Activity 4: Using Data Analytics

Discussion Questions:

  1. What is bias?

  2. Could data be biased? Explain.

  3. If so, what might be some sources of bias?

  4. What can introduce bias in data representation and interpretation?

  5. What can guard against bias?

  6. In what ways data analytical tools can be helpful?

  7. Are there ways in which data analytical tools can be harmful?

  8. What is the impact of data technologies on society and individuals?

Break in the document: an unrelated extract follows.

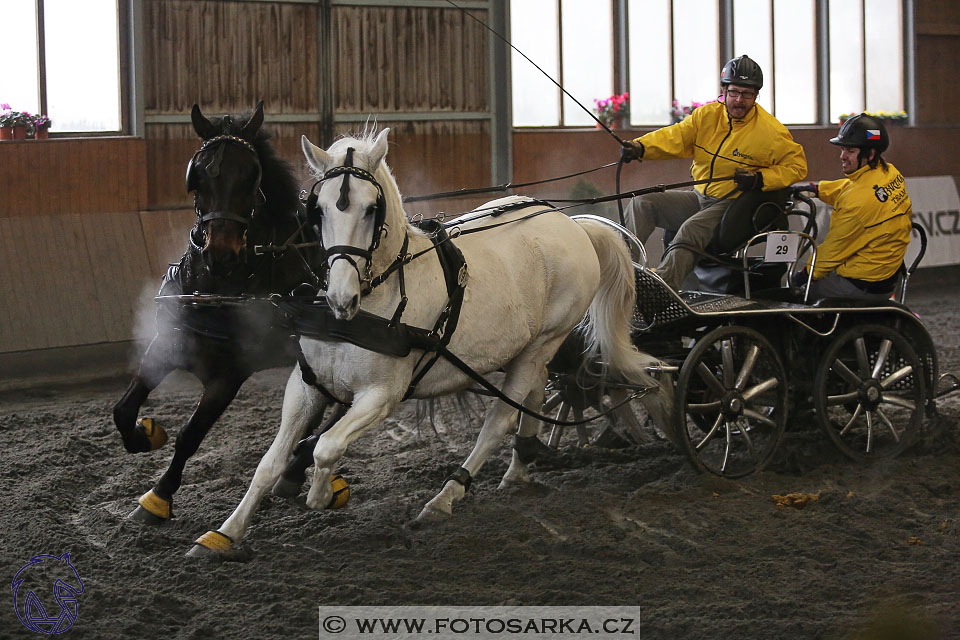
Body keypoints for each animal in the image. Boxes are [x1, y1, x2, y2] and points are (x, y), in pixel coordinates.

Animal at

Activity 4: Using R for Data Analysis

From the verbs of plain English to the verbs of data analysis

Take your data, then filter by borough being "MANHATTAN", then select variables (columns) name, borough and mathprof, then arrange in descending (desc) order of mathprof, then slice the data through the first 10 rows (1:10), then print (kable) the resulting data into a table. Replace “then” above with the composition operator (|>) and note how the plain English instruction translates almost literary into the verbs of data analysis needed to implement this instruction.

data |> 
  filter(borough == "MANHATTAN") |> 
  select(c(name,borough,mathprof)) |> 
  arrange(desc(mathprof)) |> 
  slice(1:10) |> 
  kable()

Activity 4: Using R for Data Analysis

name borough mathprof
Special Music School MANHATTAN 98
East Side Middle School MANHATTAN 97
The Anderson School MANHATTAN 97
Tag Young Scholars MANHATTAN 96
New Explorations into Science, Technology & Math MANHATTAN 95
New York City Lab Middle School for Collaborative Studies MANHATTAN 94
The Clinton School MANHATTAN 93
M.S. 255 Salk School of Science MANHATTAN 92
M.S. 243 Center School MANHATTAN 90
Columbia Secondary School MANHATTAN 88

Activity 4: Using R for Data Analysis

data |> 
  group_by(district) |> 
  summarize(med_mathprof = median(mathprof, na.rm=TRUE)) |> 
  bar_chart(x=district, y=med_mathprof)

Designing for Equity

  • What moves did you make to try to support the needs of your learners, as well as broader issues of diversity, inclusion, justice?